Lastly, the impact of MRI sequence variations on model generalizability was not explicitly tested. Different institutions may use different MRI acquisition protocols, which can affect image contrast, spatial resolution, and signal intensity, potentially influencing model performance on unseen data. However, our pipeline was trained using multiple MRI sequences from the same institution and included augmentations such as brightness and contrast variations, which can help improve robustness to different acquisition protocols. Additionally, all images were preprocessed using min-max normalization, ensuring a consistent intensity range across MRI scans, which can further aid in reducing variations between acquisition settings. A possible approach to further address this challenge is the use of domain adaptation techniques, such as feature normalization or style transfer methods, to align images from different protocols. Additionally, data standardization techniques, including intensity normalization and histogram matching, could help reduce variability. Future work should include validation across datasets from multiple institutions to assess generalizability and determine the most effective adaptation strategies for clinical deployment.

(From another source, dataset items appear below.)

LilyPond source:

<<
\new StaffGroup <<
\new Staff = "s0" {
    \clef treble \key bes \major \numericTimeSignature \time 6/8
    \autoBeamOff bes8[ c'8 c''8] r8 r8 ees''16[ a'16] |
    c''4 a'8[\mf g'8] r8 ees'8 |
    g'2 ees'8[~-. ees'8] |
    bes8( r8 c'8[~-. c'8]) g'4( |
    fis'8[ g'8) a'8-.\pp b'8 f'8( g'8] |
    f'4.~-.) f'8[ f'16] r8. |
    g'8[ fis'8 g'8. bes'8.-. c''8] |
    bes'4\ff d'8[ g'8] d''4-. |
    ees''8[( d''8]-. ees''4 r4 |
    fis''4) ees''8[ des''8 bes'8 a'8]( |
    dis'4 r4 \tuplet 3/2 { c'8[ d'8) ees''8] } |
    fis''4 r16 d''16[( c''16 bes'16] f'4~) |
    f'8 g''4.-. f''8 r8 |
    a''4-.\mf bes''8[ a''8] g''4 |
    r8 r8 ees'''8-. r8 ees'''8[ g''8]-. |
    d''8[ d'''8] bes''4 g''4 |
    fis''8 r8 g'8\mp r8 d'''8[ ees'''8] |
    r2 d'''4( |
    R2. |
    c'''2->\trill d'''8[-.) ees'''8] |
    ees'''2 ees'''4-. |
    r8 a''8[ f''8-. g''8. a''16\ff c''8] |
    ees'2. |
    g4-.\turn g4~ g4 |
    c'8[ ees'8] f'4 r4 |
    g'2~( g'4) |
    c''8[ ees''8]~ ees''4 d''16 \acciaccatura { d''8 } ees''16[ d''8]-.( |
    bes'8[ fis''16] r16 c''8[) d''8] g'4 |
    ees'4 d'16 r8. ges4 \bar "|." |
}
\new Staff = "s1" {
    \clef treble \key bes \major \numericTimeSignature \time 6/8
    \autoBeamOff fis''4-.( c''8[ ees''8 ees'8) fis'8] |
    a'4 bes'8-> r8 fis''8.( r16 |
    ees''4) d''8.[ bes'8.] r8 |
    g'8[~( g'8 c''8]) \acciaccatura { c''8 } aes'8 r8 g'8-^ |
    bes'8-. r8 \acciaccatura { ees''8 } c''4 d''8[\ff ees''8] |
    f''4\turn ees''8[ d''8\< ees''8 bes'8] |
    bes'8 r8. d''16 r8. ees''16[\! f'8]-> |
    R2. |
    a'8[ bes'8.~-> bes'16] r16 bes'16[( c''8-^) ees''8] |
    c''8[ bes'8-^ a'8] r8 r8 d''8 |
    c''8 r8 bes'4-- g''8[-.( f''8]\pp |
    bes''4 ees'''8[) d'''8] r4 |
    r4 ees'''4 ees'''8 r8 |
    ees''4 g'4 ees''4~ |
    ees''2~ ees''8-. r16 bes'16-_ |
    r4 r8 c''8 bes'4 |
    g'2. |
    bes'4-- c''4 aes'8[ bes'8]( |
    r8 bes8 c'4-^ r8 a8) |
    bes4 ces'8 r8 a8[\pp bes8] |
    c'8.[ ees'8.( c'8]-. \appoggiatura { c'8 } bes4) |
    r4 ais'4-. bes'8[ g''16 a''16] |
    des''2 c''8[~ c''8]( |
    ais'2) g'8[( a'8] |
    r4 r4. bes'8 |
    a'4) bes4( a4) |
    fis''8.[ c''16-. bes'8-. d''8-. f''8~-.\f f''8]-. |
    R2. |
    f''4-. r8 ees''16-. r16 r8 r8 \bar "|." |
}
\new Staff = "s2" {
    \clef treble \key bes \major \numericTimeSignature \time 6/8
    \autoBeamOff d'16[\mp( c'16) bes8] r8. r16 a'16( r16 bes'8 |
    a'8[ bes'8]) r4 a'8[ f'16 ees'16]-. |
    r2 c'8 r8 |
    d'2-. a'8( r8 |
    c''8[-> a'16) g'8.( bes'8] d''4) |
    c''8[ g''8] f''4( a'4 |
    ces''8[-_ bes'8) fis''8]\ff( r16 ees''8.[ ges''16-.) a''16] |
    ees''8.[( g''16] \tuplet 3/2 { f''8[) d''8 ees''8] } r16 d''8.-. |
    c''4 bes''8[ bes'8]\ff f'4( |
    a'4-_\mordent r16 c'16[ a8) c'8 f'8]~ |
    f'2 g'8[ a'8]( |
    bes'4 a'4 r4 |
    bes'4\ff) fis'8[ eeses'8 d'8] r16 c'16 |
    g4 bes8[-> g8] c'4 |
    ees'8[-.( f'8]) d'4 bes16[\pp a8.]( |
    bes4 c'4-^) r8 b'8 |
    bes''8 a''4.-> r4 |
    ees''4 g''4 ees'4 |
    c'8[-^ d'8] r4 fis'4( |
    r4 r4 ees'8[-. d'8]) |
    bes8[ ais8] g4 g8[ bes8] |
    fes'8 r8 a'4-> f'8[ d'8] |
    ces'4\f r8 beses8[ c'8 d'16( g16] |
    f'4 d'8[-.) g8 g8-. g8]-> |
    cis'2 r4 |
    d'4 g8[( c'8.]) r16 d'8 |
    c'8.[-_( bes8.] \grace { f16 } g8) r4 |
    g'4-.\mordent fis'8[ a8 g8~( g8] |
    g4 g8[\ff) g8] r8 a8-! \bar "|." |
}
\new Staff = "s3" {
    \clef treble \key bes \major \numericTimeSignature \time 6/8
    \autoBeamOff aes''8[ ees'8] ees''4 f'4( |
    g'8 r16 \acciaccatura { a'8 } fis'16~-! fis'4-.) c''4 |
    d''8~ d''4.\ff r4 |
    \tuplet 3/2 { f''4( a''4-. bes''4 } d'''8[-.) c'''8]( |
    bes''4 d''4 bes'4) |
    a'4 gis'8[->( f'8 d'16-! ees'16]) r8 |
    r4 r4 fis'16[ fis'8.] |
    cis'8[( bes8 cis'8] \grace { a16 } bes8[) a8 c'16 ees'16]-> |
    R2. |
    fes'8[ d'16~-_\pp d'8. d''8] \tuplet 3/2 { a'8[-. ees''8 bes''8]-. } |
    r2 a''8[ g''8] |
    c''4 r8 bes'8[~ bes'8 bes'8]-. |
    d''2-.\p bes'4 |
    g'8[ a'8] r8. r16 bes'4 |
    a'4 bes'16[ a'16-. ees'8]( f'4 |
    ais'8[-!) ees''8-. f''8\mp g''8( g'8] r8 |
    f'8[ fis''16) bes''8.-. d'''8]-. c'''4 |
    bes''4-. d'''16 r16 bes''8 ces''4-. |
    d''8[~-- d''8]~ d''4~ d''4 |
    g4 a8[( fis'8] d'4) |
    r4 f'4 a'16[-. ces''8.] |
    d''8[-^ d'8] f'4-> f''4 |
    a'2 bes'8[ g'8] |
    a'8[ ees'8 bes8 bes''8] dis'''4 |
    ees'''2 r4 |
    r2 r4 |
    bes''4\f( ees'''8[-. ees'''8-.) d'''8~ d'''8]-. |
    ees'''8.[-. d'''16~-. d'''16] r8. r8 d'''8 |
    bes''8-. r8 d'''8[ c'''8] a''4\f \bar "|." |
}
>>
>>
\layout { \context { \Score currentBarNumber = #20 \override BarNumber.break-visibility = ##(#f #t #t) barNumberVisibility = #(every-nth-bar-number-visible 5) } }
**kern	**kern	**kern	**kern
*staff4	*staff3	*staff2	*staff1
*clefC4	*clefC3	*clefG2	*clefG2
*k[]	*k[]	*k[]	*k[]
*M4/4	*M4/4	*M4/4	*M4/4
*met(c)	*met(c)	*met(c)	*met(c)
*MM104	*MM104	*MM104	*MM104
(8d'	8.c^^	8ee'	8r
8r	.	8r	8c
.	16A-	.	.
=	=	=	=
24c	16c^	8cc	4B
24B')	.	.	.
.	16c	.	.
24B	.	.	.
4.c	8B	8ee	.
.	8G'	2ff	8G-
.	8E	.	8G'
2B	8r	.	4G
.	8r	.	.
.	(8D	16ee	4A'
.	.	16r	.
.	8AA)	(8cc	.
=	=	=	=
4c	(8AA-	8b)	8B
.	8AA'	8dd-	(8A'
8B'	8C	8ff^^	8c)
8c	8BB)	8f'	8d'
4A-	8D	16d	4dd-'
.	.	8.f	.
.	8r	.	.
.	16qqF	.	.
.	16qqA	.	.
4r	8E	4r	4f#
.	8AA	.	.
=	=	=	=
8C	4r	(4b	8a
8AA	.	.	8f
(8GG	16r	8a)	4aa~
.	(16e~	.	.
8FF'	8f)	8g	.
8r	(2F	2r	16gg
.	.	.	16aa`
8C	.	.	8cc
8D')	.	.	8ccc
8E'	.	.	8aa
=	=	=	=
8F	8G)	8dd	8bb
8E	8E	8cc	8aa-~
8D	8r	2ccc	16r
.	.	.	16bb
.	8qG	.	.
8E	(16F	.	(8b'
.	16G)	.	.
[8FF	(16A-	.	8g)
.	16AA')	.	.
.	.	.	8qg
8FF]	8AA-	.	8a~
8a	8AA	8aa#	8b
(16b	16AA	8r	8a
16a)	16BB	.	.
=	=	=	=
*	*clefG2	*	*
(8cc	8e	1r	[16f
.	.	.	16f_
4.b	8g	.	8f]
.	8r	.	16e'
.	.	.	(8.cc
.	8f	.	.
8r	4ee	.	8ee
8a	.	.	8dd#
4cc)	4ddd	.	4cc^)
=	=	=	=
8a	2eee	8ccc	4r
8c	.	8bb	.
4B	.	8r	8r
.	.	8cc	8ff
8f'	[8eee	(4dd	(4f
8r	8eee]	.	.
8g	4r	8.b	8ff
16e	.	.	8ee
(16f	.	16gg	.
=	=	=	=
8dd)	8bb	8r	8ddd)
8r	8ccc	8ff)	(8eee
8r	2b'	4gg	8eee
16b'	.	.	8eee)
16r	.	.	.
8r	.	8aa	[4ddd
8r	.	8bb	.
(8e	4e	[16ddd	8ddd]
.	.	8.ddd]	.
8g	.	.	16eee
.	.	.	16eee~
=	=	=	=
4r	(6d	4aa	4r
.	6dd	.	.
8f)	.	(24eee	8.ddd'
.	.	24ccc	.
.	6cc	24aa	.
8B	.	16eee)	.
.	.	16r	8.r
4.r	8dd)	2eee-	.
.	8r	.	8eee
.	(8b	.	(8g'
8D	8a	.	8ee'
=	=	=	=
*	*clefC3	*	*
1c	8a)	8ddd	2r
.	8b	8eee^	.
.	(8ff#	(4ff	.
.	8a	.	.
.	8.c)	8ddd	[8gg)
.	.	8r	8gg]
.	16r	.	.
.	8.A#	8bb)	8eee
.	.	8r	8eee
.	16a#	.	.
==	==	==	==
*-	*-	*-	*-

Future research should aim to expand the dataset, particularly by increasing the representation of non-adenoma lesions and including normal patients to better assess real-world performance. Additionally, external validation on an independent dataset would be valuable in confirming the pipeline’s robustness across different imaging protocols and scanner manufacturers. Another important extension would be the inclusion of lipid-poor adenomas, which are more challenging to differentiate from malignant lesions and were underrepresented in our dataset. Future studies could explore integrating clinical and biochemical data alongside MRI features to enhance model interpretability and improve classification performance. Given that CT is the most widely used modality in adrenal lesion assessment, adapting this pipeline for multiphase CT images could also extend its clinical applicability. Exploring alternative deep learning architectures or fine-tuning hyperparameters through additional grid/random search comparisons could further improve classification and detection accuracy, particularly for non-adenoma lesions. Finally, future studies should include a comparative performance analysis between the pipeline and expert radiologists to further validate clinical applicability. This would involve reader studies, where radiologists classify adrenal lesions using the same dataset, allowing for a direct assessment of the model’s strengths and limitations in comparison to human expertise. Such studies would help determine whether the pipeline can be a decision-support tool to enhance radiologists’ diagnostic accuracy and efficiency.